103. Hoe te handelen met een Hervormd „Dooplid” die overschrijving verzoekt in het Doopboek der Gereformeerde kerk? En hoe te handelen ten aanzien van den Doop zijner kinderen?

 

(1914.)

171. Ge schrijft me, dat een man, die Hervormd „Dooplid” is, maar steeds getrouw de Gereformeerde kerk bezoekt, en die gehuwd is met eene vrouw, „Dooplid” in de Gereformeerde kerk, bij welke hij zeven nog ongedoopte kinderen heeft, thans aan uwen kerkeraad verzoekt: 1. hem als „Dooplid” op het boek der Gereformeerde kerk te willen overschrijven; en 2. te willen toestaan, dat zijne zeven kinderen in de Geref. kerk gedoopt worden, en dan door hemzelven worden „ten Doop gehouden”; met welke laatste uitdrukking waarschijnlijk zal bedoeld zijn, dat de stipulatie, die door het beantwoorden der Doopvragen aan de Doopsbediening vooraf moet gaan, met hemzelven worde aangegaan, zonder dat hij daarvoor een belijdend lid als getuige heeft te stellen. — En nu vraagt ge mij te dien aanzien: „Mogen wij aan zijn dubbel verzoek voldoen?”

Bij het eerste punt van dat verzoek, de overschrijving, zijn in uw kerkeraad door sommigen twee bezwaren daartegen ingebracht; n.l. dat zijn eerste kind, nu reeds vele jaren geleden, te vroeg geboren is, en dat hij als postbeambte des Zondags in den vroegen ochtend, tot 8 uur, dienst heeft te verrichten. Dit begrijp ik echter niet goed. Ook al zou men die twee omstandigheden aan den

|51|

bedoelden man op het allerzwaarst willen toerekenen, dan begrijp ik toch niet, waarom hij deswege niet op het Doopboek zou zijn over te schrijven. Daarmede krijgt hij toch geen toegang tot het Avondmaal en tot de volle kerkelijke gemeenschap, al moet hij daartoe dan toch aanstonds gedrongen worden; maar er wordt alleen door geconstateerd, eenerzijds, dat hijzelf de Gereformeerde kerk als de zuiverste kerk erkent en daarom onder haren kerkeraad zich voor leiding en toezicht gaat stellen, en anderzijds, dat die kerkeraad zich ambtshalve met hem als Dooplid wil gaan bemoeien. Feitelijk bestaat die verhouding reeds, ook door zijn getrouw bezoek van den Geref. kerkdienst. Maar dan rest toch altijd, om die verhouding ook nominaal en formeel in orde te maken; te meer omdat de vrouw van dien man ook op het Doopboek der Geref. kerk is ingeschreven, en het gansche gezin blijkbaar tot die kerk behoort.

> Uittreksel gegevens:
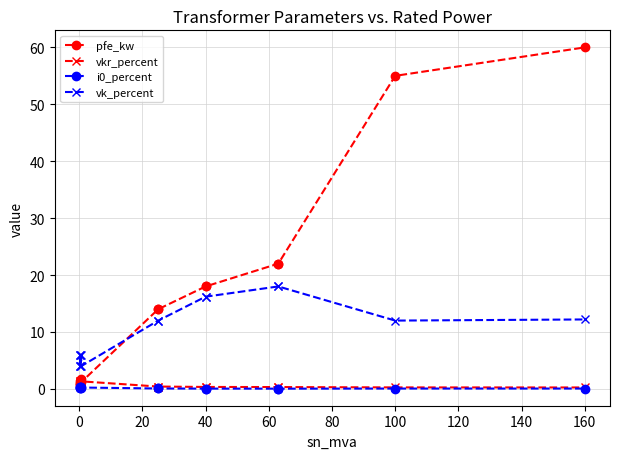

In i0_percent, how many points are lower than both neighbors (excluding endpoints)?

2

> Opdracht:
Herhaal woord voor woord het deel van de geciteerde passage dat opent met de woorden waarin "103. Hoe te" staat en afsluit met "Doop zijner kinderen?".

> Uitkomst oefening:
103. Hoe te handelen met een Hervormd „Dooplid” die overschrijving verzoekt in het Doopboek der Gereformeerde kerk? En hoe te handelen ten aanzien van den Doop zijner kinderen?